## Source passage

★ ★ ★ ★ ★

Yup, we all wanted a camera that can handle high ISO with minimal noise...   check.
We wanted an modern autofocus...  check.
We wanted a high, "real" frame rate...  check.

So what this all means is that...

Fauxtographers don't need to worry about lighting - the equipment will pull out decent images with miserable light.
Fauxtographers don't need to worry about missing the focus, because the equipment will lock on pretty much every time.
Fauxtographers don't need to catch the decisive moment, there's a good image hiding somewhere in that burst...

Damn, I feel like a luddite.  But really, the equipment is going to make it easier to take decently-exposed images under pretty crappy conditions.  Granted,  it won't fix bad composition or framing or subject selection.  And there is the "potentially" saving grace that most fauxtographers won't/can't pay thousands to get the top-of-the-line equipment.  Still, can't help but feel that what we wished for will just open the door wider for people who don't care about the niceties of image-making.  And then we will have discussions like:
 "Yes it is perfectly exposed and perfectly focused, but it just sucks from compositional, esthetic, artistic, visually-pleasing perspectives."
"Pfft.  MY camera is more expensive than what you can afford.  So your artistic comments are just jealous sour grapes because you can't afford my toys. "
"No, what I mean is that your image has no soul, no emotion, no interest..."
"Nah, nah..  you're just jealous that I could get a great shot of little Johnny lit by candle-light in the other room.  And you can't."

Sigh.

But then I suppose, every techological advance was met by sceptics who bemoaned the death of the craft because it was easier than before.  So, yeah.  Call me a luddite.


----------



## 2WheelPhoto (Mar 7, 2012)

pgriz said:


> "Be careful what you wish for..."
> 
> Yup, we all wanted a camera that can handle high ISO with minimal noise...   check.
> We wanted an modern autofocus...  check.
> ...



^^^^^thats been happening ever since technology has been evolving (with both camera hardware and computer software)


----------



## 2WheelPhoto (Mar 7, 2012)

Trever1t said:


> just checked and although ACR 6.6 Supports the D800 it doesn't support the 5DIII. Extend | Adobe Photoshop CS5



Adobe will have it right in good time


----------



## bentcountershaft (Mar 7, 2012)

★ ★ ★ ★ ★

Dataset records
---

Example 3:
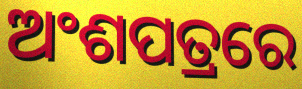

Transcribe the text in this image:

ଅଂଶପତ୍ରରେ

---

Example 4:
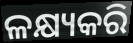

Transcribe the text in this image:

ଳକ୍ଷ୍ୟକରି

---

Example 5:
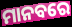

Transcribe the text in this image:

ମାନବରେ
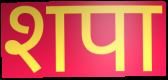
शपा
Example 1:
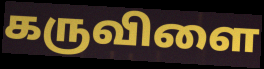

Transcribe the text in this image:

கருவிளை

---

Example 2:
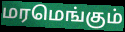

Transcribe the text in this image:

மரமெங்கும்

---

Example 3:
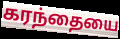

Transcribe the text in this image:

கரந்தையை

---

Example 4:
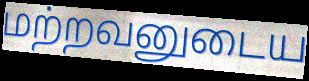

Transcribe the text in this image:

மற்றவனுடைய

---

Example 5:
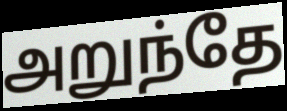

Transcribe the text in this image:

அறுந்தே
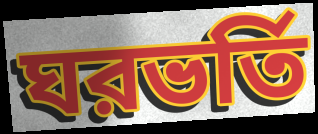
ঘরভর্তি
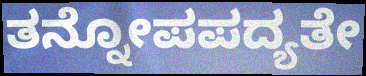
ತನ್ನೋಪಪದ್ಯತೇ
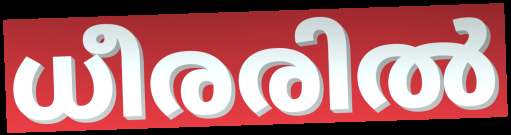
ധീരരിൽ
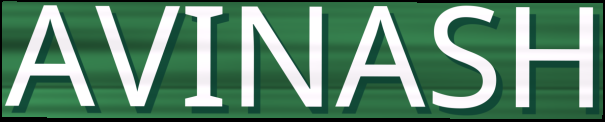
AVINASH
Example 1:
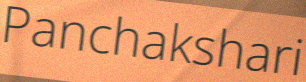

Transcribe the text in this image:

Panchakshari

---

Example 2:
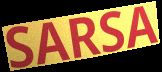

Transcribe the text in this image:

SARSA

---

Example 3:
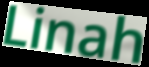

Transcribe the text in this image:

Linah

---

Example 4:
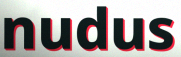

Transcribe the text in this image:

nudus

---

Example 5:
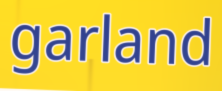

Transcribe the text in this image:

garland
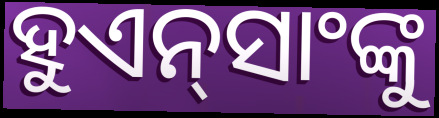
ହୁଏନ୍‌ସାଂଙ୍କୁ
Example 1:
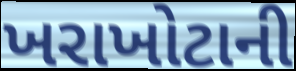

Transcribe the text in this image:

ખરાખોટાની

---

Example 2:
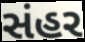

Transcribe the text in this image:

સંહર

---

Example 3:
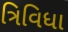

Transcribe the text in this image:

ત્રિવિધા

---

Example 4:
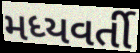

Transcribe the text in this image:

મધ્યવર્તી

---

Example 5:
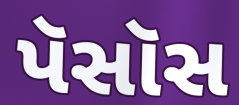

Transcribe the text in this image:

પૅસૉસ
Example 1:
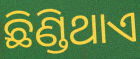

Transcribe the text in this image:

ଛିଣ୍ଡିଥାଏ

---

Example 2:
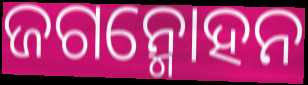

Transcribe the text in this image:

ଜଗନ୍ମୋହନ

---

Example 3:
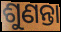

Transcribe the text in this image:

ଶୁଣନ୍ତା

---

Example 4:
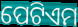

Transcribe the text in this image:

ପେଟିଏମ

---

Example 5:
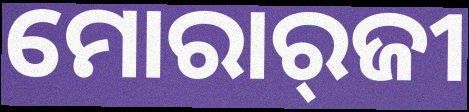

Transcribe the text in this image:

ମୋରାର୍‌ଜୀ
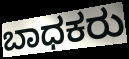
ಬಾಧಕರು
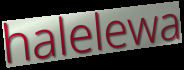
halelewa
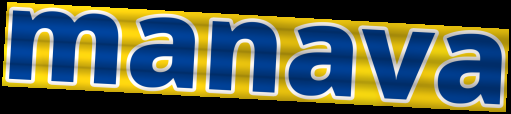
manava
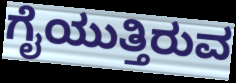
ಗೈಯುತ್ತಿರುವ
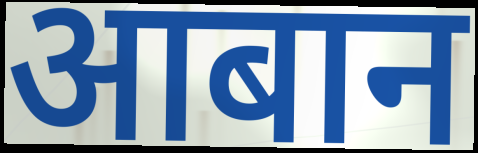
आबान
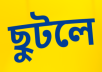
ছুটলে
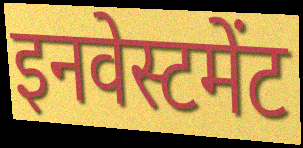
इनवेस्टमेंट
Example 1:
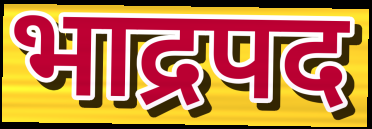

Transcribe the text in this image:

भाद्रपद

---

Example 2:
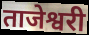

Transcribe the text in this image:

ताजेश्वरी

★ ★ ★ ★ ★

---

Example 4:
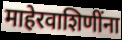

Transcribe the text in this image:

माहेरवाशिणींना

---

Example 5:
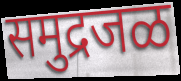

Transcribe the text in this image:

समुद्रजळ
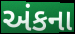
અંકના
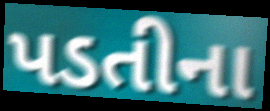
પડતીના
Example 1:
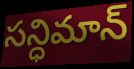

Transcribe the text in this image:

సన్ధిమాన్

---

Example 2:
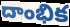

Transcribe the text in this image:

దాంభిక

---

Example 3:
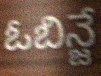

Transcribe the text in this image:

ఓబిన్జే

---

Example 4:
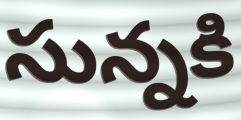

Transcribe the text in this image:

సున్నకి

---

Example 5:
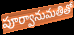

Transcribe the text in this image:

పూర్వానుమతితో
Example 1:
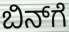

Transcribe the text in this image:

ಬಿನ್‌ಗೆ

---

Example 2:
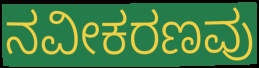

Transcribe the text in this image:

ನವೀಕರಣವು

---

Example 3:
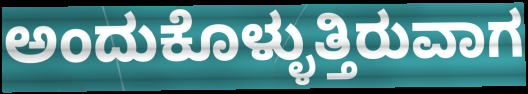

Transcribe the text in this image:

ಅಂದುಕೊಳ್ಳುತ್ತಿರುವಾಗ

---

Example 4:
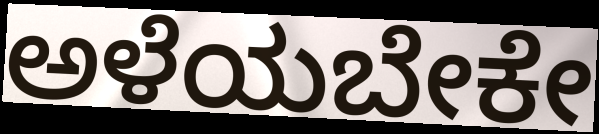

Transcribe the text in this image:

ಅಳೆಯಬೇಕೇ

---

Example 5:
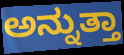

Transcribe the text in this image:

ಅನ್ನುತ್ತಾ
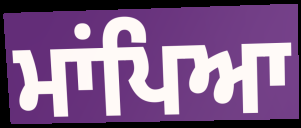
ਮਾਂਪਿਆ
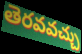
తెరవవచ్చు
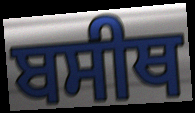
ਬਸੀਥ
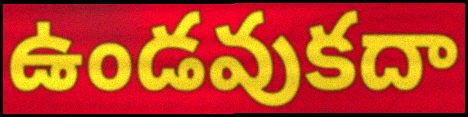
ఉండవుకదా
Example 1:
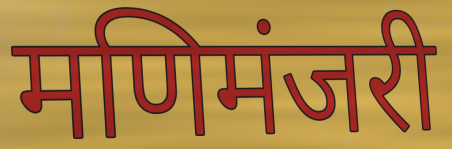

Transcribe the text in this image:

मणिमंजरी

★ ★ ★ ★ ★

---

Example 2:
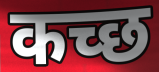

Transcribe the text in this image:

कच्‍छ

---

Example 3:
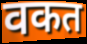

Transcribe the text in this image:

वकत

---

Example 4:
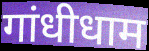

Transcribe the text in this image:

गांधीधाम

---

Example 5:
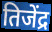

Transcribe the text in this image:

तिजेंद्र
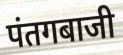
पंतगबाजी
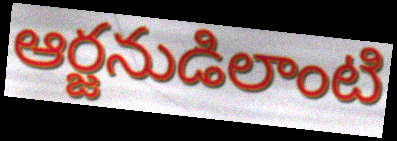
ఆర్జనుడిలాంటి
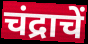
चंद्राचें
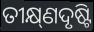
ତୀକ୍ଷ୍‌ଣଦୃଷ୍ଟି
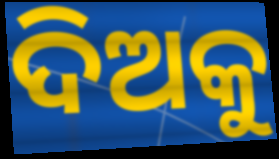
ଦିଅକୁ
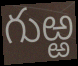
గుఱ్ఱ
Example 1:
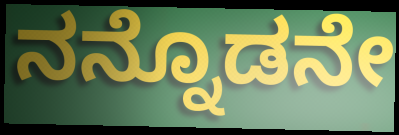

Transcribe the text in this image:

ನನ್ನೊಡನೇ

★ ★ ★ ★ ★

## To do
[a] According to the camera forum thread, which ACR version supports the D800 but not the 5DIII?
[b] Reproduce the stretch of the camera forum thread from "But then I suppose, every" through "me a luddite.".

## Solution list
[a] ACR 6.6

[b]
But then I suppose, every techological advance was met by sceptics who bemoaned the death of the craft because it was easier than before.  So, yeah.  Call me a luddite.